* _Exercise instructions_
The answer must be the full data, restated word for word, with no pictures in it.

* _Raw data_
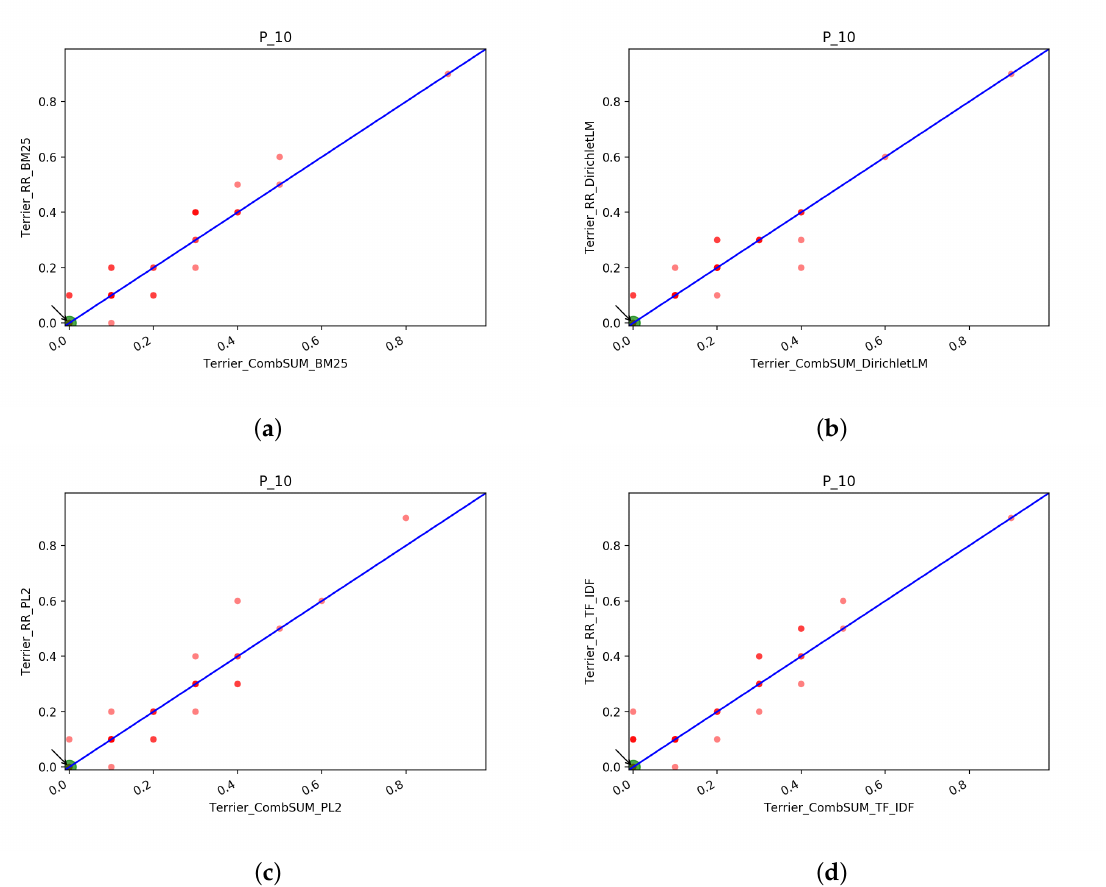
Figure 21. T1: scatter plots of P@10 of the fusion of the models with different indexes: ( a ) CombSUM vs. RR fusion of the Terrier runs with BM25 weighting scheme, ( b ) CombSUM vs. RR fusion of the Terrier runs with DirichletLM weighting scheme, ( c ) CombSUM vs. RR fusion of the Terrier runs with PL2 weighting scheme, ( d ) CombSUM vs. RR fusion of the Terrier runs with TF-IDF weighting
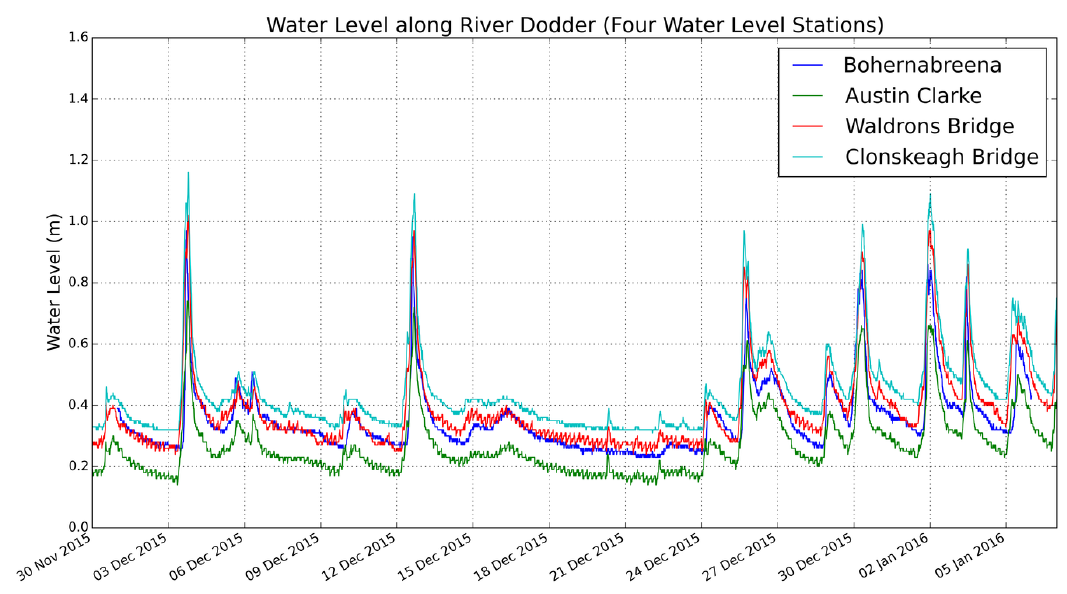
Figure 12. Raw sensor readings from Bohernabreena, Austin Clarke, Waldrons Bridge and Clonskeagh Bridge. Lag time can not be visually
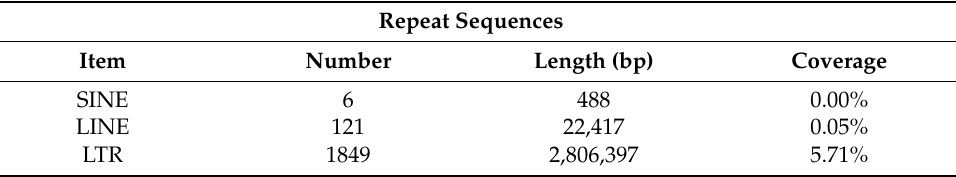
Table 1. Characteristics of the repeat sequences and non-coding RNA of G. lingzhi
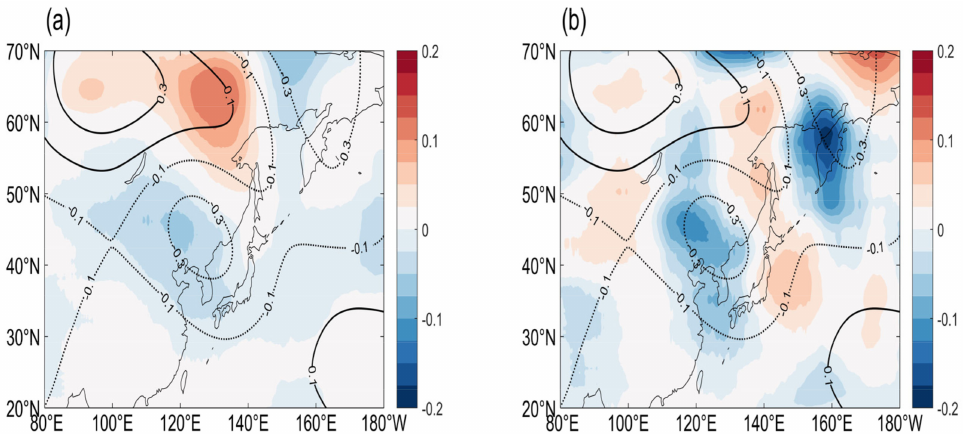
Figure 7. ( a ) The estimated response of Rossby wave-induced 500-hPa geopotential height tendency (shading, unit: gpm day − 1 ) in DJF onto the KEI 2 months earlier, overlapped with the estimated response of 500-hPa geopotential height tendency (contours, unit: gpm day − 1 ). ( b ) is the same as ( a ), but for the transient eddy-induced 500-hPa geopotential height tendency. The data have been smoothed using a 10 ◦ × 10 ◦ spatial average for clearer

* _Answer box_
Figure 21. T1: scatter plots of P@10 of the fusion of the models with different indexes: ( a ) CombSUM vs. RR fusion of the Terrier runs with BM25 weighting scheme, ( b ) CombSUM vs. RR fusion of the Terrier runs with DirichletLM weighting scheme, ( c ) CombSUM vs. RR fusion of the Terrier runs with PL2 weighting scheme, ( d ) CombSUM vs. RR fusion of the Terrier runs with TF-IDF weighting
Figure 12. Raw sensor readings from Bohernabreena, Austin Clarke, Waldrons Bridge and Clonskeagh Bridge. Lag time can not be visually
Table 1. Characteristics of the repeat sequences and non-coding RNA of G. lingzhi
Figure 7. ( a ) The estimated response of Rossby wave-induced 500-hPa geopotential height tendency (shading, unit: gpm day − 1 ) in DJF onto the KEI 2 months earlier, overlapped with the estimated response of 500-hPa geopotential height tendency (contours, unit: gpm day − 1 ). ( b ) is the same as ( a ), but for the transient eddy-induced 500-hPa geopotential height tendency. The data have been smoothed using a 10 ◦ × 10 ◦ spatial average for clearer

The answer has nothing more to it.